PORTALES — Officials from Natural Chem visited Portales last week to tell local business leaders they will not regret doing business with the Houston-based renewable energy company.

The company held a meet and greet event last week at Mark's Restaurant in Portales to explain Natural Chem's plans for biodiesel production and the two local plants.

"Our preferred business model is to work with distributors who are already active in the region; we'd like to be in a collaborative partnership. We don't really want to be competing with you," Natural Chem President Robert Salazar told locals in the farming and diesel industries.

Natural Chem Group purchased the former Abengoa ethanol plant after its parent company went bankrupt last November. The intention is to turn the plant into a blending facility for biodiesel. The biodiesel will be created at a plant in Clovis, which Natural Chem plans to have operational next year. Salazar said the Portales plant, which sits in the city's industrial park, will be operational in June.

In the meantime, biodiesel will be shipped to the Portales blending facility from the company's plant in Clinton, Iowa, which has been temporarily shut down for maintenance but will be opened again next month, Salazar said, adding that it is a 10 million gallon production plant, and 30 percent of that will be shipped to New Mexico.

"We bought them (the plants) not to produce ethanol but to be fuel blending distribution terminals with a focus on biodiesel. When we made that commitment, we tasked our engineers with really understanding the biodiesel industry," said Salazar. "We're also working on what we call transload blend terminals; we think West Texas and Lubbock down to Amarillo (are good areas). Part of our game plan is to develop six or seven transload blend terminals where we rail diesel and bio where the market is."

Salazar said his company has focused on rural dairy and farming communities for all their locations due to their heavy use of commercial vehicles.

The company has also sought properties in Corning, Iowa, starting in 2005, and Stanley, Wisconsin, starting in 2003, but with no success at starting up those projects, because "it is hard to move forward with these projects. The banking world does not favor renewable fuel, so it is hard to get funding for renewable fuel plants," Salazar said.
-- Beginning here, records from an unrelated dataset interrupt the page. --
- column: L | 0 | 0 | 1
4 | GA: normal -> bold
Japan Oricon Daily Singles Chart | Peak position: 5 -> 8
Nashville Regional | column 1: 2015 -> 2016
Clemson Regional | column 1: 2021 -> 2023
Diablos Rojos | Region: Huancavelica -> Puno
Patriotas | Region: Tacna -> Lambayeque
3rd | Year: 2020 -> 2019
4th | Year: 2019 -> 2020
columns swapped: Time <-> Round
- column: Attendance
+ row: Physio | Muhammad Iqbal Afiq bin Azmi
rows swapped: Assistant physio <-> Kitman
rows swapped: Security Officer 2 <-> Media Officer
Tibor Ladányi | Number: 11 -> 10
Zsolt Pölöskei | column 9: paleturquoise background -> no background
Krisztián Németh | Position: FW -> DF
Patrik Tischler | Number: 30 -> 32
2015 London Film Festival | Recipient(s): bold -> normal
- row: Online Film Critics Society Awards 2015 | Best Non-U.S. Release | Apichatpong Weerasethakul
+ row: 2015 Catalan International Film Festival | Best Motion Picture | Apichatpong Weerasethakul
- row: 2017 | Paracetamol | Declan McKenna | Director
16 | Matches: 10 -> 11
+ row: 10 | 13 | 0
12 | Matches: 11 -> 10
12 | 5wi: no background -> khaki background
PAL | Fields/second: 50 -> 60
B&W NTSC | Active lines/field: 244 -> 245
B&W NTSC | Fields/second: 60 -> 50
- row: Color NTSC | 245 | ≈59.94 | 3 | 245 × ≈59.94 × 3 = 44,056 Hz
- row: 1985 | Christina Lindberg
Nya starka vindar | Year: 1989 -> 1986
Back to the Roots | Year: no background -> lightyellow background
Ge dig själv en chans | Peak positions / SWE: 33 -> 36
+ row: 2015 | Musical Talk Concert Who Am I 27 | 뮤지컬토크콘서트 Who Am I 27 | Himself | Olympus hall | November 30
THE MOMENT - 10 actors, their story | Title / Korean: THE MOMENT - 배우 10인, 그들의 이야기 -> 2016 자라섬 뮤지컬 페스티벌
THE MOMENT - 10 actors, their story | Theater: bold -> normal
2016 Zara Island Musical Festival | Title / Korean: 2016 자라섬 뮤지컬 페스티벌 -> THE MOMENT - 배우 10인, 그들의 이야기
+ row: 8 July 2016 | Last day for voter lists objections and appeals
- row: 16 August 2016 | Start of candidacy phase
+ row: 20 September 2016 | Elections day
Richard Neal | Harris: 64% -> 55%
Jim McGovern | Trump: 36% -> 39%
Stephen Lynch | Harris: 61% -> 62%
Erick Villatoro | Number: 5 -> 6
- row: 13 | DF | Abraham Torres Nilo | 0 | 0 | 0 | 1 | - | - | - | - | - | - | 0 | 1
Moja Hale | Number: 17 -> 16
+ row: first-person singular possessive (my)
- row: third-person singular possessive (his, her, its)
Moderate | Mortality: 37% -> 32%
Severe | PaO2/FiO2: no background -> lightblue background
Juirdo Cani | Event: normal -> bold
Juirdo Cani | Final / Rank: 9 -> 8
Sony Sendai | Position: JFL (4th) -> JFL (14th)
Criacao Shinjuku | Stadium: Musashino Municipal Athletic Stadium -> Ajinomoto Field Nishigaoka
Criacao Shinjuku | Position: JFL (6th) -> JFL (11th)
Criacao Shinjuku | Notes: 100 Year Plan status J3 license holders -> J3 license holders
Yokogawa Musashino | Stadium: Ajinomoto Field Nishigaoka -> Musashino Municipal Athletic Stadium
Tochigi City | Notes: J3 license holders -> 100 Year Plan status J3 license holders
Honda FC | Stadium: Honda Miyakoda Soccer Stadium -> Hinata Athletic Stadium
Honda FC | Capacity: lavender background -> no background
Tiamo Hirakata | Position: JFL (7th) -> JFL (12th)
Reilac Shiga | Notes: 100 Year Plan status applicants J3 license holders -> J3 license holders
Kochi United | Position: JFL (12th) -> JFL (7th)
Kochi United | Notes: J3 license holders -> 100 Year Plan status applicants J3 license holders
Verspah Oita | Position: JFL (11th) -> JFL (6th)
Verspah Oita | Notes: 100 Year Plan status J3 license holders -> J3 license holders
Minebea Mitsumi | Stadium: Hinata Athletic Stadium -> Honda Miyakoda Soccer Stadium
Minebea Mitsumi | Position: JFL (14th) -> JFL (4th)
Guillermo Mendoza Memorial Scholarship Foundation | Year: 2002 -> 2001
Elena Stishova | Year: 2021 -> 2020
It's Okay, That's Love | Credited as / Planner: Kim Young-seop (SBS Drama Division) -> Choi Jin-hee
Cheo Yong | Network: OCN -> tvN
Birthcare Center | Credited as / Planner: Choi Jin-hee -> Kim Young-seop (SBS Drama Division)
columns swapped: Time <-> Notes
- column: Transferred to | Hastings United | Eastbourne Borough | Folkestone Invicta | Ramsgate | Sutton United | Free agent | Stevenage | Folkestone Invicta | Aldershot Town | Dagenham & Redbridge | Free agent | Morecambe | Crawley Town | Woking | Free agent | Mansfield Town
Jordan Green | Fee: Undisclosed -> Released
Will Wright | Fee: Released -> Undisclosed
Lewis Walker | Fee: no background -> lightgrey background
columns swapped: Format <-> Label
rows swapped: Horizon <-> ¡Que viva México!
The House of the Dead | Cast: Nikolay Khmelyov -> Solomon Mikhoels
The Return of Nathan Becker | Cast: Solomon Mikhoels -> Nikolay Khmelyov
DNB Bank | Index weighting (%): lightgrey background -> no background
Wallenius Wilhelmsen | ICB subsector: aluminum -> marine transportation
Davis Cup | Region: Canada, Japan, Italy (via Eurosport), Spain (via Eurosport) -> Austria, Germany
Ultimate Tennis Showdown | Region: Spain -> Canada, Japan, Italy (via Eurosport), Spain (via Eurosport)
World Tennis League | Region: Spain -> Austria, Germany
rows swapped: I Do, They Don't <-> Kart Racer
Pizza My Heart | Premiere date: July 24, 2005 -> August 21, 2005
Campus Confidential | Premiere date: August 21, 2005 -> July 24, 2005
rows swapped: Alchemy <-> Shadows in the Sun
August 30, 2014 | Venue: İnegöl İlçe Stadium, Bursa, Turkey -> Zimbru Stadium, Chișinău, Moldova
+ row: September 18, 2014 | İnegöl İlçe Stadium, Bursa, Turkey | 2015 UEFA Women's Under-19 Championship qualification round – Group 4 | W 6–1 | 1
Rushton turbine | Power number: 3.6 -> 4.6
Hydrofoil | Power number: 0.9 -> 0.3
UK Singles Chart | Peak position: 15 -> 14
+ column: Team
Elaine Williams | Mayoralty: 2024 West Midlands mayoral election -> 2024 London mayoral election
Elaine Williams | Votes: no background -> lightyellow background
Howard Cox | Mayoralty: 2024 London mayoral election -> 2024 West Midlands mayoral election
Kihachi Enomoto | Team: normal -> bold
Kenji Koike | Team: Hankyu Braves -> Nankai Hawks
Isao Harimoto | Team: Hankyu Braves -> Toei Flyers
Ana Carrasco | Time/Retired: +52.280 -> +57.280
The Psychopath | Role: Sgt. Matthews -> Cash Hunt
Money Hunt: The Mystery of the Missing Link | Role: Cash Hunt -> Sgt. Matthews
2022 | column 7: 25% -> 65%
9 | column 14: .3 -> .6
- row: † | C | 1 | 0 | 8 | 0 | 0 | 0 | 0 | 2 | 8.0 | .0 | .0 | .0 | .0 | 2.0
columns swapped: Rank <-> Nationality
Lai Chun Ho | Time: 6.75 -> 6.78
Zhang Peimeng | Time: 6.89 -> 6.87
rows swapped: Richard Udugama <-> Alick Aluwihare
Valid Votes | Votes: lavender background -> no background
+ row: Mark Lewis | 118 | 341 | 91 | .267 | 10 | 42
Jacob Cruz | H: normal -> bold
Along with purchasing the plant in Clinton, Iowa, in February to produce biodiesel, the company bought a biodiesel plant in Heyburn, Idaho, in 2010, which is on the back burner until "we see the biogas market improve."

For now, Natural Chem is trying to "establish a presence in the market" with the Portales and Iowa plants before getting the other two off the ground, Salazar said.

"That is something we can expand," Senior Vice President Jerry Roberts said of the blending facilities at last week's meet and greet. "Once we get that blending program going, we can add other locations in West Texas and Albuquerque. (But) those are just discussions at this point."

Salazar said previously that he hopes the Portales plant will initially create 12 jobs and later create up to 35, and the Clovis plant — a project started in August 2014 — could create up to 80 jobs.

Natural Chem had looked at an industrial revenue bond — a property tax waiver inducement that doesn’t financially bind a city — for Clovis, but Salazar has indicated such a move wasn’t likely in Portales.

Mike Kirchhoff, director of the Clinton Regional Development Corp., said since the plant in Clinton, Iowa, has already been operational for at least several years and is just changing ownership, it will likely not see job growth at the moment, "but we will be very supportive of any opportunities to grow the business."

He said he is working to get a meeting with Natural Chem, which acquired the Iowa plant in March.

Salazar said Natural Chem also wants to keep as many locals as possible working at the Portales plant with a handful already working there to prepare it for operation.

"We wanna have a group of people working here who are from this region, and we're going to supply them all the expertise they need, the chemical engineers, the process engineers," Salazar said, adding that the company will contract with local trucking companies to transport the biodiesel to customers.

He also told locals who attended the meeting that they can contact any Natural Chem officials at anytime with questions.

"Every 90 days, we'll be here at least once or twice; we're not going to be an absentee owner," he said. "Today's meeting was really just a chance to come and tell our story."